In its coverage of the coalition negotiations, the press has been rightly focused on the aim to legislate a so-called override clause to nullify decisions made by the High Court of Justice and its potential implications for Israel’s standing as a state of law. But the list of the Union of Right-Wing Parties’ demands shows that further threats to the army, and possibly to Israeli society as a whole, lurk in the details.

As a matter of fact, the override clause could also have implications for Israel’s security. For years, Netanyahu has comfortably taken cover behind the explanation that “the High Court won’t allow it” as he tried to halt legislative initiatives or other moves proposed by the right that would cause him undesirable entanglements.

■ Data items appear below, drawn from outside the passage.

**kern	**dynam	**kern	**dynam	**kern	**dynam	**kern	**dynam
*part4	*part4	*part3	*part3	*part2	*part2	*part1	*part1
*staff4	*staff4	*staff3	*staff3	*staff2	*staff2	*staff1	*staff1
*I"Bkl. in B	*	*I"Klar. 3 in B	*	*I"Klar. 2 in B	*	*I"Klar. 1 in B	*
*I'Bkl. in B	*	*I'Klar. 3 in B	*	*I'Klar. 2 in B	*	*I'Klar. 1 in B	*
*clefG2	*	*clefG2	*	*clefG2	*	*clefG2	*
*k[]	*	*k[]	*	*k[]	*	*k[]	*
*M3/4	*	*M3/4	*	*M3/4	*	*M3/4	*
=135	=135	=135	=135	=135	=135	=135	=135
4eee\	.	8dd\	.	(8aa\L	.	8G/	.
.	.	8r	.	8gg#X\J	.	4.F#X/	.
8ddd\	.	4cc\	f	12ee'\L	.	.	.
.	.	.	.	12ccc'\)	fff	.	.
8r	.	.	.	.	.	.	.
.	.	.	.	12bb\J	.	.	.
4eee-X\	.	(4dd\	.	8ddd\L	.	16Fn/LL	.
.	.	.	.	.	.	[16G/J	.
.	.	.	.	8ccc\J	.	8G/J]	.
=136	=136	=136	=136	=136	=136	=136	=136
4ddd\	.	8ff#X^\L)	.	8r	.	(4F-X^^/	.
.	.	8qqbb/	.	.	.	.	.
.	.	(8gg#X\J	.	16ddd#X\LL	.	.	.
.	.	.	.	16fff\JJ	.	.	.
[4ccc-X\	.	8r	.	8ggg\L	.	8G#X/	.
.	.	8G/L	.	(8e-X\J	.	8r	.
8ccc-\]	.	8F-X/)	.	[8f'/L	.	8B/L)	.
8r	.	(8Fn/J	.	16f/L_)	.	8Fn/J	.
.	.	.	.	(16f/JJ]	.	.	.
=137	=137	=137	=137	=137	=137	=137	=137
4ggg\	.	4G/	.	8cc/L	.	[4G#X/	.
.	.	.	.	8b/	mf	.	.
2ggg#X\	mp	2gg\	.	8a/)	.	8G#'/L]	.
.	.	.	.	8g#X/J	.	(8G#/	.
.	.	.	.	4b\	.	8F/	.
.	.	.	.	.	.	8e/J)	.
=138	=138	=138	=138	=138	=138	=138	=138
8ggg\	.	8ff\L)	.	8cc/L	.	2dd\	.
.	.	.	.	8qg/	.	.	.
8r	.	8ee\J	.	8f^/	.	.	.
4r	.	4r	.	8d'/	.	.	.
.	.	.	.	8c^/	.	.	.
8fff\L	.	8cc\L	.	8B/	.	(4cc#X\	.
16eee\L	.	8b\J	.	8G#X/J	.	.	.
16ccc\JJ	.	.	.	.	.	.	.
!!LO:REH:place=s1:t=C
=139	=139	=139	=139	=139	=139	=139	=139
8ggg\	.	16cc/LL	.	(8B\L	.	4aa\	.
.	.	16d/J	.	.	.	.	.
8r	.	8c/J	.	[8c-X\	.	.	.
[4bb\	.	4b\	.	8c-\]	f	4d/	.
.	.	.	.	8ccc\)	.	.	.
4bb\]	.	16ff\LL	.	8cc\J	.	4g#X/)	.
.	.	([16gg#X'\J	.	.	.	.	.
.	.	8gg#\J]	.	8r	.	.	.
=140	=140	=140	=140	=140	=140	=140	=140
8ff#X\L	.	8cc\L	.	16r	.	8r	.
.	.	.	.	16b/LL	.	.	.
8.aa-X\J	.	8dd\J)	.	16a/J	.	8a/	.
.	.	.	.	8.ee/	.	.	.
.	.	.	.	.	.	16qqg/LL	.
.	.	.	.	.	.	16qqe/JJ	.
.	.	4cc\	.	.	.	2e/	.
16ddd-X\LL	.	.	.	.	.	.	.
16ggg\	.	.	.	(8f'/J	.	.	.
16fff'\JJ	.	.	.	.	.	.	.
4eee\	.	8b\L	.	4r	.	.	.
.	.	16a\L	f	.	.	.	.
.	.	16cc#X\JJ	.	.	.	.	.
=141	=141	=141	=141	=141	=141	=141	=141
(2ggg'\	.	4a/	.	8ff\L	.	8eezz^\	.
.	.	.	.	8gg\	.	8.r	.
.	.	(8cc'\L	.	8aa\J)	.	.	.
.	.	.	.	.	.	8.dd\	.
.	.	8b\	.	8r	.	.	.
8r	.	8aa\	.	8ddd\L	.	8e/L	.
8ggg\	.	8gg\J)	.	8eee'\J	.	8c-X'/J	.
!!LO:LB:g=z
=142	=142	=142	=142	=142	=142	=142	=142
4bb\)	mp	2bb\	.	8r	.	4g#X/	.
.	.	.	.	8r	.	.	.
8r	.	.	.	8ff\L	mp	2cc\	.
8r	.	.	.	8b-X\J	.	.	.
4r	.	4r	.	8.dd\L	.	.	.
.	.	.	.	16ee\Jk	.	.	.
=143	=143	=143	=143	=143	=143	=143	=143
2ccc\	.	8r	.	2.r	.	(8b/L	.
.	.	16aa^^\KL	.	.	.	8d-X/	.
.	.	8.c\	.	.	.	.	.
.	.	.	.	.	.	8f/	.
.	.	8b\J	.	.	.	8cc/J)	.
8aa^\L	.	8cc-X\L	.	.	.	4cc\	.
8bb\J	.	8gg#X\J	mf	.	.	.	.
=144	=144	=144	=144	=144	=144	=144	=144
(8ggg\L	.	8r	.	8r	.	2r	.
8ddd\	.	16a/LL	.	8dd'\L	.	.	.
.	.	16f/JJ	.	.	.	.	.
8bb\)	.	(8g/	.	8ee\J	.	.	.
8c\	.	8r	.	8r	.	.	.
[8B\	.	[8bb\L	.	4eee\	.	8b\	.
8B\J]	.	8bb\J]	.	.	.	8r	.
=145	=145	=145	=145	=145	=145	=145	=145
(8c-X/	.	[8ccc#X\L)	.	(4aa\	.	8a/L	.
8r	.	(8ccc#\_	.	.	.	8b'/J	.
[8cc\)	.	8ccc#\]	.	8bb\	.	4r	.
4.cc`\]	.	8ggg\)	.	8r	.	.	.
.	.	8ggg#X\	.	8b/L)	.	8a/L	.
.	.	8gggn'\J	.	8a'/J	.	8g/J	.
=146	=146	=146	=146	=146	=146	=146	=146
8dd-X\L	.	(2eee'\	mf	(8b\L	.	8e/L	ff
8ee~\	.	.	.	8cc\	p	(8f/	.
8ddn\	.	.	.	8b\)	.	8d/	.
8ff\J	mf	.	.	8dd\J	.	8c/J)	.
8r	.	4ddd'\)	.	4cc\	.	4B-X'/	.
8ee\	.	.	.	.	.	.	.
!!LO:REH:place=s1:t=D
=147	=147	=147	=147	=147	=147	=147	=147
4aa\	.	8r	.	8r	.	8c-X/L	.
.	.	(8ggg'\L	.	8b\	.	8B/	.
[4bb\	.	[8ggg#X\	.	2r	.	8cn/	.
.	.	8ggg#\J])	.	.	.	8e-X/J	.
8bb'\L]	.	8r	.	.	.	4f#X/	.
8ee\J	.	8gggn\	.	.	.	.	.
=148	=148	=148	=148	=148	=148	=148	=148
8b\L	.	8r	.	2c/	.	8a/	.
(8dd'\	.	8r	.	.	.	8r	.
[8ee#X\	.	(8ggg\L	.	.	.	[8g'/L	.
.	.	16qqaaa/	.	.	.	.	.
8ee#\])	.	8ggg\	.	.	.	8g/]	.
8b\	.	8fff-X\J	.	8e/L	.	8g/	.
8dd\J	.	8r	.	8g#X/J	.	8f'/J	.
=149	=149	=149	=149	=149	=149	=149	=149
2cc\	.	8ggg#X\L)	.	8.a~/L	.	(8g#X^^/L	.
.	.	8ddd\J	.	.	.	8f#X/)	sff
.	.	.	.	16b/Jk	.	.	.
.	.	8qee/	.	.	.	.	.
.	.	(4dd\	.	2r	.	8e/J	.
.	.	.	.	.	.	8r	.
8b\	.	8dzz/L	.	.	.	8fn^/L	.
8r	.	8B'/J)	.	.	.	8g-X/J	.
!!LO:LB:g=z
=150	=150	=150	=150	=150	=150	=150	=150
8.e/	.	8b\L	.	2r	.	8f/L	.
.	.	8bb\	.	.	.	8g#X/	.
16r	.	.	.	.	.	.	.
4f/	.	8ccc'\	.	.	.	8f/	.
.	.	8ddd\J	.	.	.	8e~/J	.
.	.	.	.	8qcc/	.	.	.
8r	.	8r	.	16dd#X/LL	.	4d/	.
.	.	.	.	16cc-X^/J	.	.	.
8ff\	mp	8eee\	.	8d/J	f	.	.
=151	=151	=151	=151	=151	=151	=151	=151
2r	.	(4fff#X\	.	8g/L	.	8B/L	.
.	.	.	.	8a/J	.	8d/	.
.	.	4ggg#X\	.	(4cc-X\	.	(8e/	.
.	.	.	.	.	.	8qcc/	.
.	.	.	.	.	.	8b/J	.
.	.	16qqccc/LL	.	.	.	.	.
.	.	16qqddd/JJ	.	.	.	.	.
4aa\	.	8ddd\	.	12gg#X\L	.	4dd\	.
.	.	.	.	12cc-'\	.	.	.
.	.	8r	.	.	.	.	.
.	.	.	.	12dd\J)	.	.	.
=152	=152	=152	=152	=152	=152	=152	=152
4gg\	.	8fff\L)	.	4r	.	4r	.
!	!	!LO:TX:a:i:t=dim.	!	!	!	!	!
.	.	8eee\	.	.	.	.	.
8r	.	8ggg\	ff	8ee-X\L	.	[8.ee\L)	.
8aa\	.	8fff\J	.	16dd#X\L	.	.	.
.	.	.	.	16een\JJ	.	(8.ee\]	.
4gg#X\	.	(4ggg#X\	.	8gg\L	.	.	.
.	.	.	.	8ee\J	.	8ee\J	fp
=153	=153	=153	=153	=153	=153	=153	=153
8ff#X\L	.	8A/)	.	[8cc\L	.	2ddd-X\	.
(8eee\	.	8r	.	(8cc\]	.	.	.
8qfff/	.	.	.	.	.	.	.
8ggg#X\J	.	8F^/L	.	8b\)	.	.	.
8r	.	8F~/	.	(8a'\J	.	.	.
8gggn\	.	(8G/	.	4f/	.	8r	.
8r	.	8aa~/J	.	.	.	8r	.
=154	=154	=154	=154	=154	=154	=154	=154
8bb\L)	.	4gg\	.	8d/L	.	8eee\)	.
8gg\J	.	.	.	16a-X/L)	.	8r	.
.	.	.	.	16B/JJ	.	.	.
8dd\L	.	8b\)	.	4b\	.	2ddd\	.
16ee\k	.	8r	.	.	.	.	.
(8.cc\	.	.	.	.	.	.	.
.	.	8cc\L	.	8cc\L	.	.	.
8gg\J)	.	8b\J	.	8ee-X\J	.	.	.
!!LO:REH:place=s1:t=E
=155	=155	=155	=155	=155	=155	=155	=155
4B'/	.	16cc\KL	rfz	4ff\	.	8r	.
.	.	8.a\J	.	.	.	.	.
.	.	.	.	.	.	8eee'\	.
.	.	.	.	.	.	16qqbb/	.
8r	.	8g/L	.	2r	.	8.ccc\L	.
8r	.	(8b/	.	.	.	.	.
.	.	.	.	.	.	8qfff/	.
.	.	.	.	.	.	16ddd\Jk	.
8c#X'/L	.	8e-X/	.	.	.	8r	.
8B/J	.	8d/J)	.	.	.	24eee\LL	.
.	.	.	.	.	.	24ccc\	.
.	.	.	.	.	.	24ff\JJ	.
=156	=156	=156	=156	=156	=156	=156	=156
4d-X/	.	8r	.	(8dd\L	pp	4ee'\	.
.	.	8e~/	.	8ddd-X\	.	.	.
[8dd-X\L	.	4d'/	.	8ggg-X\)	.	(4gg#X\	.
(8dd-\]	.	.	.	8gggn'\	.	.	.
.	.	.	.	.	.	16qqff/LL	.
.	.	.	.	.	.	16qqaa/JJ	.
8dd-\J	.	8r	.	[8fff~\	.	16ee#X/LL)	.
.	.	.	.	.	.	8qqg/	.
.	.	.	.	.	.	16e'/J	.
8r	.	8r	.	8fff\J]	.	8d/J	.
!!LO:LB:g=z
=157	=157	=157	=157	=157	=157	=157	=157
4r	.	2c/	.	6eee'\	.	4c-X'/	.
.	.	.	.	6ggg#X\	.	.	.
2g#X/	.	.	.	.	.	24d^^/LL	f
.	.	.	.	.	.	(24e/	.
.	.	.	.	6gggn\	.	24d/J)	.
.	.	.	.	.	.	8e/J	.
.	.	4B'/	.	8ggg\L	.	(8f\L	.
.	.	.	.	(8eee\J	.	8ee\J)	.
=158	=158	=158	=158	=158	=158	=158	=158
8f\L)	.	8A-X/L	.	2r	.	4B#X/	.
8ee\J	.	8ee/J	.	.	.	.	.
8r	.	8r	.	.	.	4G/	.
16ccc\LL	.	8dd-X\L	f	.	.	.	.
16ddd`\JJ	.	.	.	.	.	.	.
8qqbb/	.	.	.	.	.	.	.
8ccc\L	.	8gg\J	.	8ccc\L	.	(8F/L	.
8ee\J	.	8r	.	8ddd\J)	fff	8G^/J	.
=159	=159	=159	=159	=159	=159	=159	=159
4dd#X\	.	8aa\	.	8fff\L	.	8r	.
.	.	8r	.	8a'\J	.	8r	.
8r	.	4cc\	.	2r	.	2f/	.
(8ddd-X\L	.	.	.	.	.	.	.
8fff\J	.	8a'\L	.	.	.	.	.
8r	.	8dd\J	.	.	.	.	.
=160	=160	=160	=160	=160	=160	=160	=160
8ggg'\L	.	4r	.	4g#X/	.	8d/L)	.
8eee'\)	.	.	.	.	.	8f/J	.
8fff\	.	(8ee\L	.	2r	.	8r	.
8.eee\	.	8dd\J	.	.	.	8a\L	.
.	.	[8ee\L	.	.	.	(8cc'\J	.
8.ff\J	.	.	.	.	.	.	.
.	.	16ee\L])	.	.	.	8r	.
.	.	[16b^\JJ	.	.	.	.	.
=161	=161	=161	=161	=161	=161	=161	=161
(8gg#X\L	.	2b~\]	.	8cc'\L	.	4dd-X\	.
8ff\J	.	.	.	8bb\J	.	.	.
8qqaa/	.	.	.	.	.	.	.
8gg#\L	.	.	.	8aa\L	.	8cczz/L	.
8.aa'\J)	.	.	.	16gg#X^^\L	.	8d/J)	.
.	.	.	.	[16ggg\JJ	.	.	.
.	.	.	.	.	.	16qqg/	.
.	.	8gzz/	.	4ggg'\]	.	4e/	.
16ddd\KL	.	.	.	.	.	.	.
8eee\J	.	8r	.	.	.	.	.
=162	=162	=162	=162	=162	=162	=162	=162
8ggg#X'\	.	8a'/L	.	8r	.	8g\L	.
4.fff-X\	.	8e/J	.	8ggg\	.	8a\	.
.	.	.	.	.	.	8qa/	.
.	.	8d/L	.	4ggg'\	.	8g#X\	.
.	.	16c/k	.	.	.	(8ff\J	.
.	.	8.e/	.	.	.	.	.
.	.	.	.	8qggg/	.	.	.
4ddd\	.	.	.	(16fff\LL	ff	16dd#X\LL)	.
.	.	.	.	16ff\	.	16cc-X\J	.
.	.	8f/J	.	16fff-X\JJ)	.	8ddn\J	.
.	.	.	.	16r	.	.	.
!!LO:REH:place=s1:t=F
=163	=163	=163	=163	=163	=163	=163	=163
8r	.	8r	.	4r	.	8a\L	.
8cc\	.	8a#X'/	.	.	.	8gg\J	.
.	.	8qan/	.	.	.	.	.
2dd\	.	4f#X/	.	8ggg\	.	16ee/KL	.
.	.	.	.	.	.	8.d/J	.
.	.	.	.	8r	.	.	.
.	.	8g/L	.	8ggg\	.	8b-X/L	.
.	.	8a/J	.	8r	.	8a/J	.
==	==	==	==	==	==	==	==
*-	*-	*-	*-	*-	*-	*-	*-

The High Court, that terrible ideological enemy, has actually protected Netanyahu quite well from demands to put into effect proposals to execute terrorists and carry out mass demolitions of terrorists’ families’ homes – and even with the continually delayed evacuation of the Bedouin village of Khan al-Ahmar. These arguments are likely to disappear once the override clause is in place. Then, for the first time, we’ll see an unfettered Netanyahu – even if he may have been secretly glad about some of those fetters at times.

Frustration all around

In recent months, Netanyahu has convened the security cabinet only infrequently. There were basically just two meetings: March 17, before the election, and May 5, after the election, toward the end of the latest flare-up in Gaza. As on several earlier occasions, the prime minister used the opportunity to award prizes to politicians-cronies. Ministers like Miri Regev, who in the next government could be a permanent cabinet member as Minister of Internal Security, were invited to attend the meetings.

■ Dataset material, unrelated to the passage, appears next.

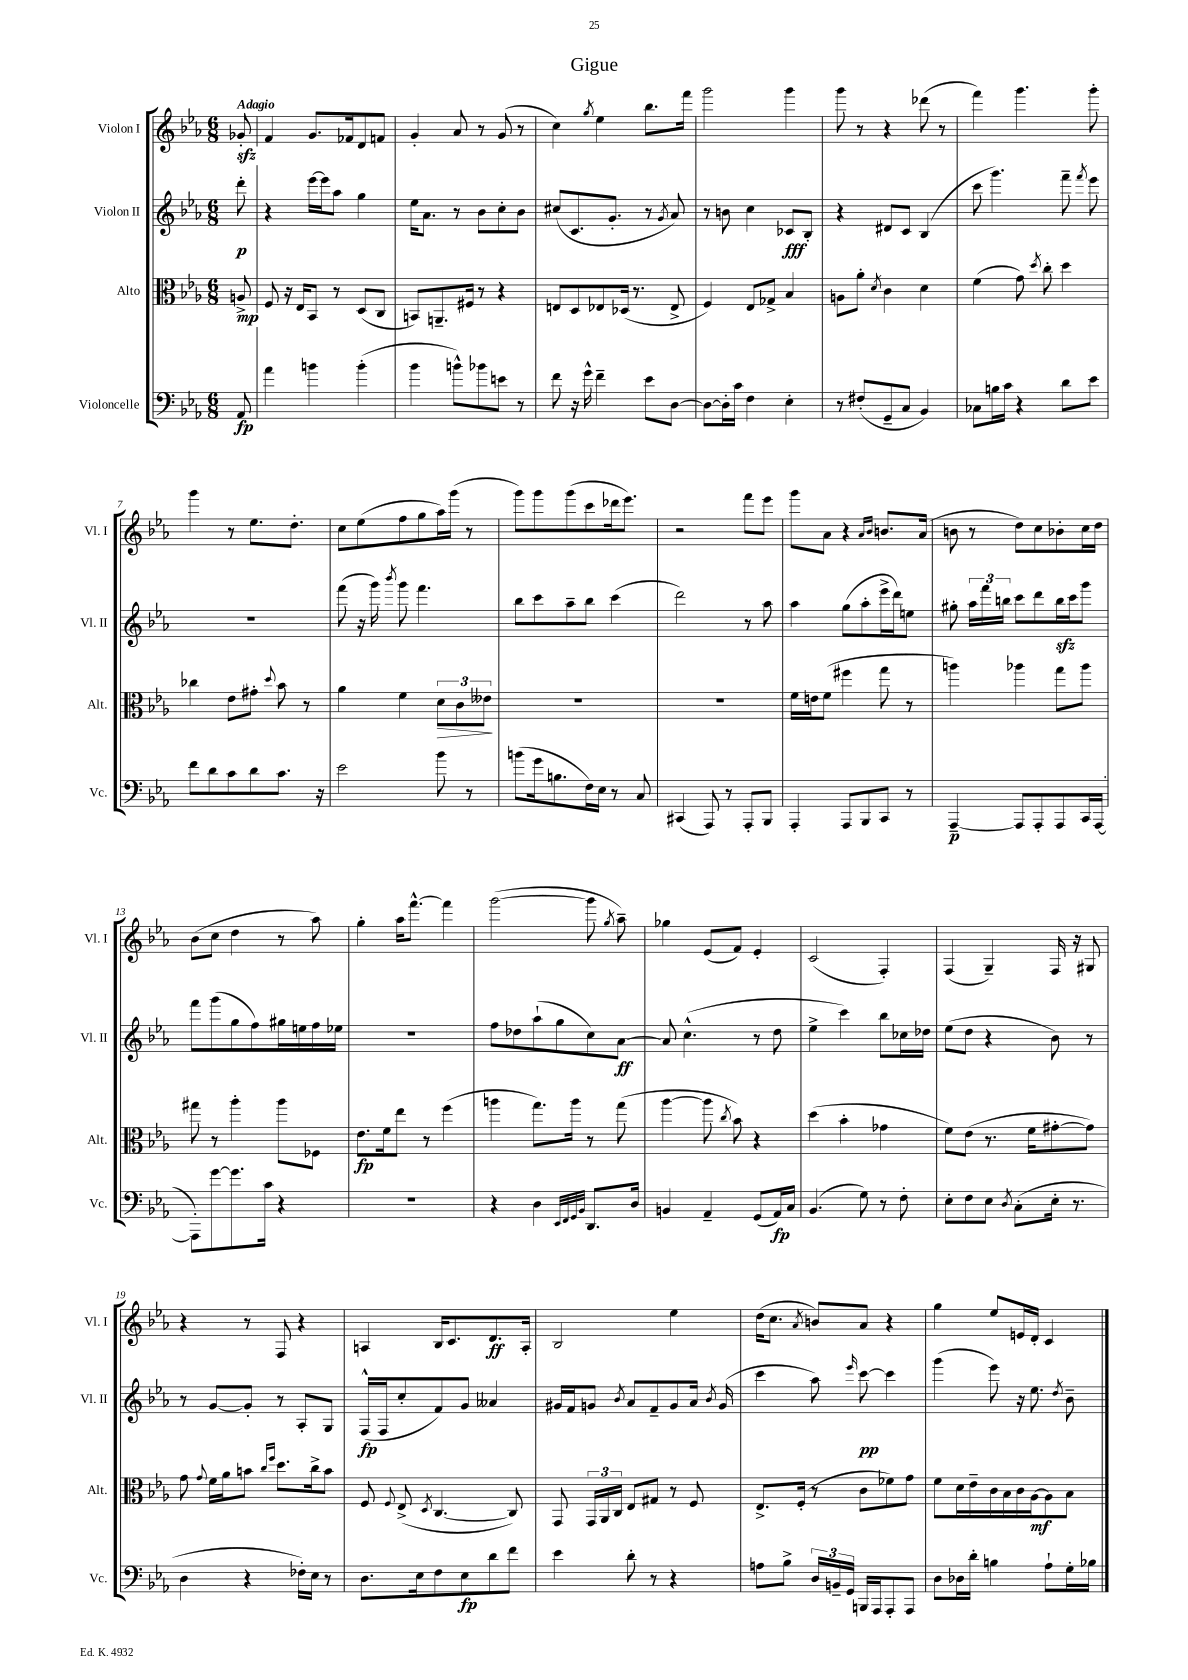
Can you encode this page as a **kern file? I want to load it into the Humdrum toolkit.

This trend is making officials in various security organizations uncomfortable, because it ostensibly creates two systems for decision-making, when only one is really relevant – and it’s not the one that is officially supposed to do this. Officially, the cabinet is the only body for these decisions, but this gives a false appearance. The real decisions are made on a direct axis and with hardly any involvement by other ministers, between the prime minister and the heads of the organizations, certainly with Netanyahu also serving as defense minister.

The result is frustration all around. Some of the organization heads feel that their time is being wasted in artificial, meaningless discussions, where they are often compelled to sit as mute audience members while guest ministers put on a show of hurling accusations at them so these will be recorded in the protocol, or even better, leaked to journalists who will portray them as courageous public servants. Netanyahu often signals to the security chiefs during these attacks that there’s no need for them to make a big deal out of any of it.

The frustration is also shared by some of the permant cabinet member ministers, who understand that the decisions are being made between Netanyahu and top security officials, without them, and that the cabinet meetings are mainly a platform for accolades and letting off steam. Will this be fixed in Netanyahu’s next term? It’s hard to believe. This sort of thing may even get worse, given the multitude of ministers who’ll have to share the ministerial crumbs. In that case, membership or even observer status in the cabinet will be given out as consolation prizes, which will also diminish the seriousness of the forum, despite the highly important standing accorded it by the legislature.